Die vom Antragsteller der Antragsgegnerin bisher übergebene Zeitaufstellungen entsprechen grundsätzlich den Ansprüchen, die der Antragsteller gegenüber den einzelnen Leistungsträgern hat und die ihm im Rahmen seines Antrages auf ein Persönliches Budget im Arbeitgebermodell monatlich in Form des beantragten Geldbetrages mindestens zur Verfügung gestellt werden müssen.
Dabei dürfen die Leistungen der Behandlungspflege oder Eingliederungshilfe sowie Leistungen zur Teilhabe am Leben in der Gemeinschaft nicht ausschließlich auf die reinen Verrichtungstätigkeiten begrenzt werden, sondern auch die notwendigen Beobachtungszeiten umfassen. Mithin darf die Antragsgegnerin nicht – wie bislang geschehen – die Kostenübernahmen auf die reinen Maßnahmen begrenzen (Urteil des BSG vom 10. November 2005, Az.: B 3 KR 38/04 R, Urteil des SG Leipzig vom 12. Februar 2004, Az.: S 13 KR 25/03). Die Behandlungspflege findet beim Antragsteller nicht nur punktuell statt, sondern beginnt gegen 08.00 Uhr morgens und endet in dem Augenblick, wenn der Antragsteller zu Bett geht. In der Nacht benötigt der Antragsteller wegen der bei ihm unregelmäßig, aber immer wiederkehrenden, einschießenden Spastiken ebenfalls durchgehende, wenn auch eingeschränkte, Behandlungspflege.
7.
Die notwendige Höhe des monatlichen Finanzbedarfs des Antragstellers ergibt sich aus der anliegenden Übersicht. Daraus ergibt sich ein durschnittlicher Jahresbedarf in Höhe von 102.893,76 € und ein monatlicher Bedarf in Höhe von 8.574,48 €.

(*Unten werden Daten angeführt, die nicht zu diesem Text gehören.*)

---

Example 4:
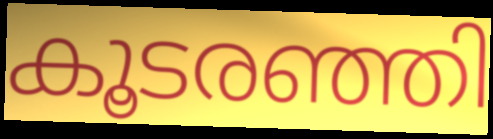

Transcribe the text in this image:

കൂടരഞ്ഞി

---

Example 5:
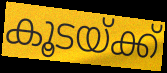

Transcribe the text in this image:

കൂടയ്ക്ക്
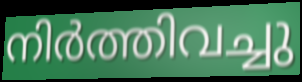
നിർത്തിവച്ചു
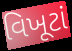
વિખૂટાં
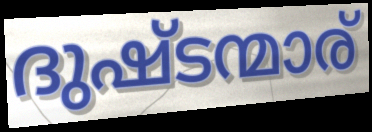
ദുഷ്ടന്മാര്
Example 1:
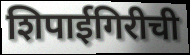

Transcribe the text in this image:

शिपाईगिरीची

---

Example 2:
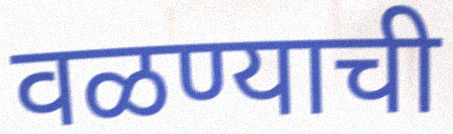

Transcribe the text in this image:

वळण्याची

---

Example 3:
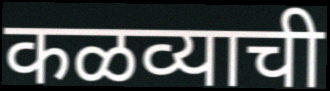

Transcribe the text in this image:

कळव्याची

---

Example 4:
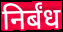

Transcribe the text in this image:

निर्बंध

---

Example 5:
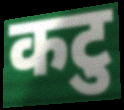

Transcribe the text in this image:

कटु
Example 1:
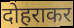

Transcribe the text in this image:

दोहराकर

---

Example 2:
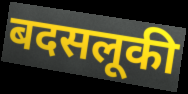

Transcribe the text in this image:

बदसलूकी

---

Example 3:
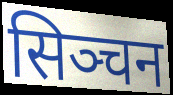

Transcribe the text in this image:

सिञ्चन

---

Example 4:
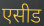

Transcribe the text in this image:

एसीड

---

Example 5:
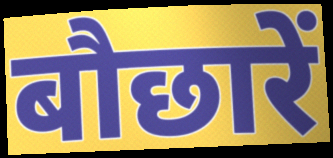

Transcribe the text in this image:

बौछारें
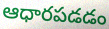
ఆధారపడడం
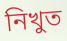
নিখুত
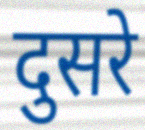
दुसरे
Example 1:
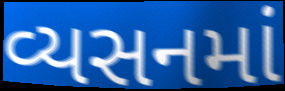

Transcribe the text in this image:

વ્યસનમાં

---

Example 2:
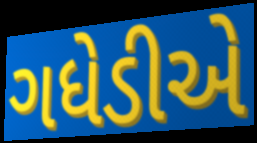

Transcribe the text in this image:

ગધેડીએ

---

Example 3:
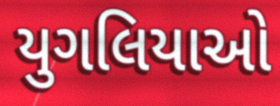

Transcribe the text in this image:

યુગલિયાઓ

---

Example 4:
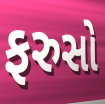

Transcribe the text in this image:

ફરુસો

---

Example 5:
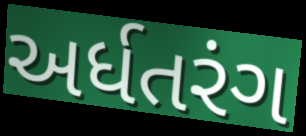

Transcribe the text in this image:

અર્ધતરંગ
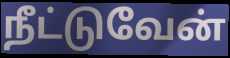
நீட்டுவேன்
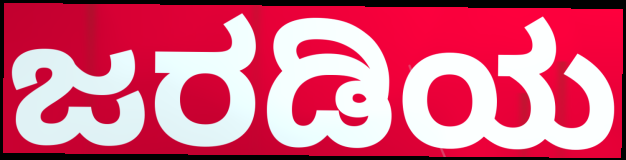
ಜರಡಿಯ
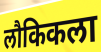
लौकिकला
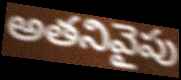
అతనివైపు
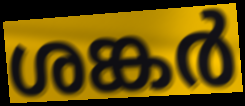
ശങ്കർ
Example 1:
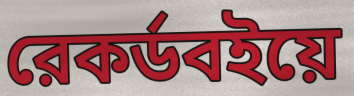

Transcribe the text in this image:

রেকর্ডবইয়ে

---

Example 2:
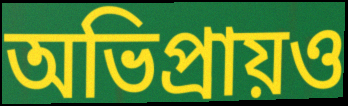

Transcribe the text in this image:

অভিপ্রায়ও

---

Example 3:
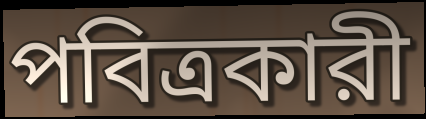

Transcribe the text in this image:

পবিত্রকারী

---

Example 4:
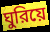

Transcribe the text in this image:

ঘুরিয়ে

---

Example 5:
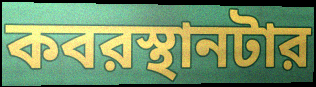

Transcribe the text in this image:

কবরস্থানটার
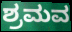
ಶ್ರಮವ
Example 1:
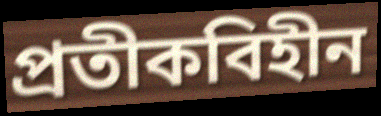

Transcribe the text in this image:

প্রতীকবিহীন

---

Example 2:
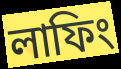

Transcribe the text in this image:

লাফিং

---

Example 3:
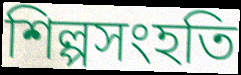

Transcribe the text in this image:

শিল্পসংহতি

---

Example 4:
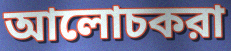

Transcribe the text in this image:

আলোচকরা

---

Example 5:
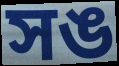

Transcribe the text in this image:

সঙ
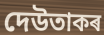
দেউতাকৰ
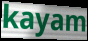
kayam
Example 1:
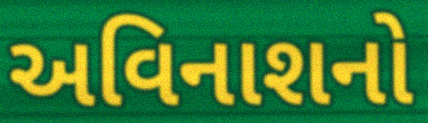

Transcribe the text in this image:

અવિનાશનો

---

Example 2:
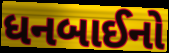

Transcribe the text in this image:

ધનબાઈનો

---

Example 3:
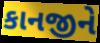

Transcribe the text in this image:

કાનજીને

Glaubhaftmachung: Übersicht des notwendigen Finanzbedarfs/der durchschnittlichen Lohnkosten
8.
Der Antragsteller hat auch ein besonderes Interesse an der Sofortvollziehung. Die Antragsgegnerin hat mit Widerspruchbescheid bis zum 31.01.2015 ein persönliches Budgets in Höhe von 6.734,00 € gewährt. Sowohl mit der Höhe als auch mit der Dauer des genehmigten Betrag ist es dem Antragsteller unmöglich, die für ihn dringend notwendigen Leistungen der Pflege, der Eingliederungshilfe, der Assistenz, der Rehabilitation, der häuslichen Krankenpflege und der Teilnahme am Leben in der Gemeinschaft über einen Zeitraum von 24 Stunden täglich abzudecken.

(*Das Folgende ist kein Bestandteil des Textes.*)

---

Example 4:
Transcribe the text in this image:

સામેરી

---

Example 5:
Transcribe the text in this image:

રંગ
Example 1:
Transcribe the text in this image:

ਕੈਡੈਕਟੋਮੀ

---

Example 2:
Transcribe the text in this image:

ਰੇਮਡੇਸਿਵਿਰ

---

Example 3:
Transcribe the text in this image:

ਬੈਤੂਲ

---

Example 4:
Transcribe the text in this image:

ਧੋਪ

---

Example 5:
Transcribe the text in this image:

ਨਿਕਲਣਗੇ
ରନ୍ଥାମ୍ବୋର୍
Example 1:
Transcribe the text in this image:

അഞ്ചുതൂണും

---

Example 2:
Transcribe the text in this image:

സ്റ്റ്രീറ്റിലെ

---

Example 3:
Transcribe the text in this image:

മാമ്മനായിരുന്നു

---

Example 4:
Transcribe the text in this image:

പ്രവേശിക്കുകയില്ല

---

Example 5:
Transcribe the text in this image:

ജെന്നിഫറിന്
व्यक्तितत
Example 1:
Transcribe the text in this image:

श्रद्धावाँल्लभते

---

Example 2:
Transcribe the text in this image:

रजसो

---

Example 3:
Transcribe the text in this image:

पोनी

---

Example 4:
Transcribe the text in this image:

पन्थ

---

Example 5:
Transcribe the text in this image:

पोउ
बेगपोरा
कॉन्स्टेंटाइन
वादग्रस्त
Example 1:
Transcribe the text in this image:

Die dahinter stehende unmittelbare Gefahr für den Antragsteller besteht darin, dass er in Situationen, in den er sich nicht selbst behelfen kann, für den Antragsteller konkret Gefahr für Leib und Leben besteht (z. B. einschießende Spastiken, ohne anwesende Assistenz oder Pflegefachkraft und daraus folgende Bewegungsunfähigkeit im Rollstuhl, auf der Erde, beim Aussteigen aus dem Rollstuhl, etc.).